Nine members of the vigilance group were said to have died in the attack.
The Chairman, Sector 3 of the youth volunteer group, Iliya Saidu, said the vehicle carrying the IEDs broke the mirror of a commercial motorcycle, popularly called Keke NAPEP, following which an altercation ensued and many people were attracted to the scene, including members of the Civilian JTF.
He said it was in the process of settling the quarrel with the Civilian JTF assisting to push the vehicle off the road that the explosive device went off.
“Nine of my members were killed by the blast; we were able to identify them through the vest we gave them and we have already deposited their corpses at the University of Maiduguri Teaching Hospital and the state specialist hospital,” Saidu said.
An eyewitness told journalists that the explosives were packed inside a Peugeot 505 saloon car loaded with charcoal. The witness insisted that over 50 persons were killed in the early morning explosion.
Borno State Governor Kashim Shettima, who visited the scene of the blast, condemned the act, describing it as “un-Islamic, barbaric and inhuman.”
The governor thanked the Civilian JTF for their gallantry and assured them that N1m would be paid to each of the families of its deceased members.
He directed the state Commissioner of Police, Alhaji Lawal Tanko, to liaise with the leadership of the Civilian JTF to immediately identify the families of the deceased members to collect the N1m assistance.
The Manager of the Maiduguri Monday Market, Alhaji Bukar Jere, told the governor that 15 members of the Civilian JTF were among those killed in the blast and that 69 other persons sustained injuries.
Jere said four vehicles and four tricycles were burnt in the blast, adding that the incident also affected 49 shops as well as wares displayed by the petty traders.
Shettima, who also paid a visit to the Umaru Shehu Hospital and the Maiduguri Specialist Hospital to sympathise with the injured victims, directed the state Commissioner for Health to ensure that the victims were given the necessary care, promising that the government would settle all their medical bills and feeding.
In the Ile-Ife blast, a resident who identified himself as Adeoye Yusuf, told one of our correspondents that the first bomb exploded at about 4.00am and that the police came around to inspect the area. He added that the police deactivated the second one.
Yusuf said, “The explosion was not serious. But I was told that they were dynamites. One of the dynamites exploded around 4.00am and the police came in the morning to see what happened and they defused the second one.
“Nobody died and nobody was injured. It was not Boko Haram. We don’t pray for such here. I don’t know what really happened but maybe some of the dynamites used for blasting rock were the ones which exploded.”
Another resident told one of our correspondents that the explosion, though minor, damaged parts of some buildings close to the scene.
The CP assured the people of the state of adequate security. He said that the   command would reinforce security in all parts of the state to ensure that hoodlums were not allowed to come into Osun State.
He said that no arrest had been made but promised that the command would get to the root of the matter.
The Special Adviser on Security to the Governor Rauf Aregbesola, Mr. Amos Adekunke, told The PUNCH that the explosive devices were locally made.
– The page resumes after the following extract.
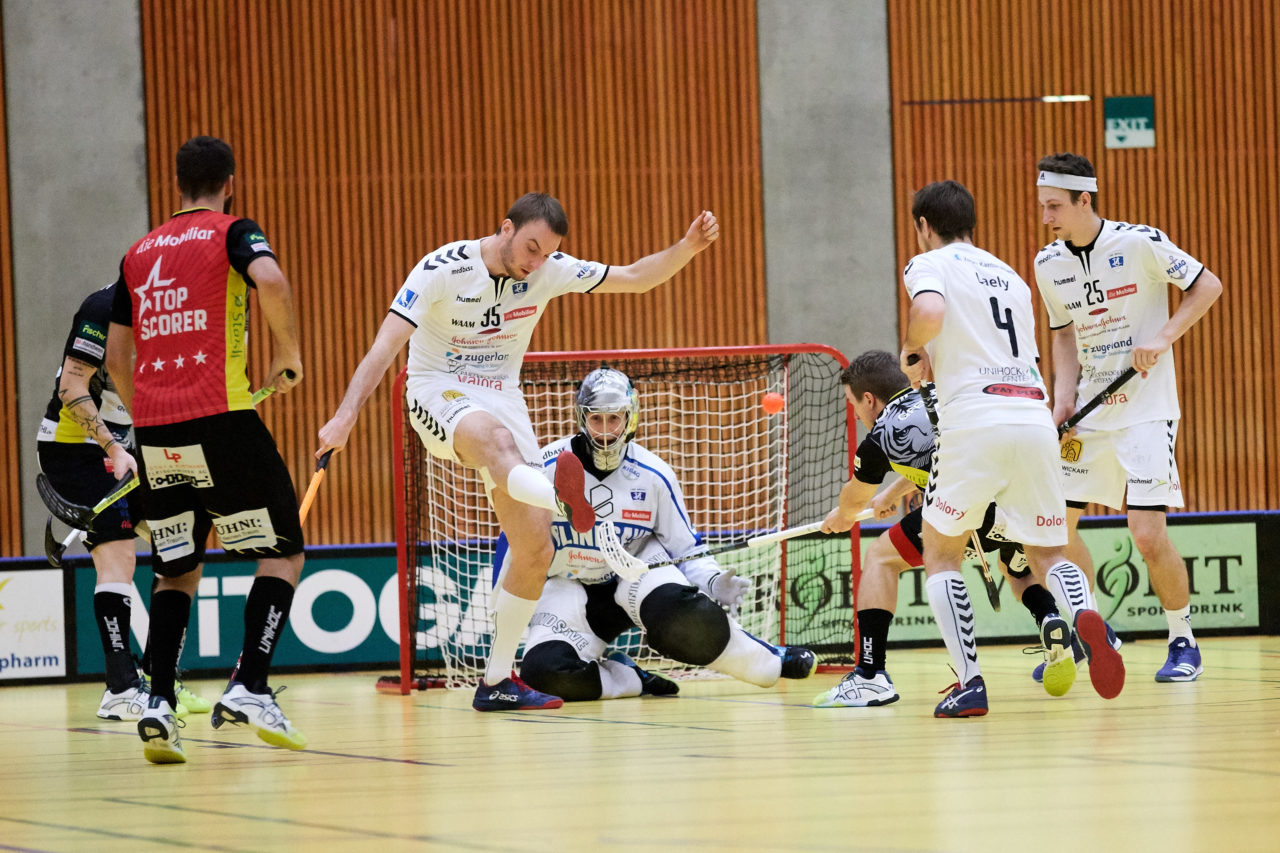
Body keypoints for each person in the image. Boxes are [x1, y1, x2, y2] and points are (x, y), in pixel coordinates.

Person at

He said that it was not clear if the person who put the explosives there was up to a mischief or if he was testing the capacity of the bombs.
Two low-calibre explosive devices were uncovered inside a branch of a first generation bank in Osogbo, the Osun State capital, in March.
A vigilant customer, who saw an isolated bag containing the explosives, drew the attention of the bank’s security guard to the bag.
The Bomb Disposal Unit of the police deactivated the explosives, which the CP later referred to as low calibre.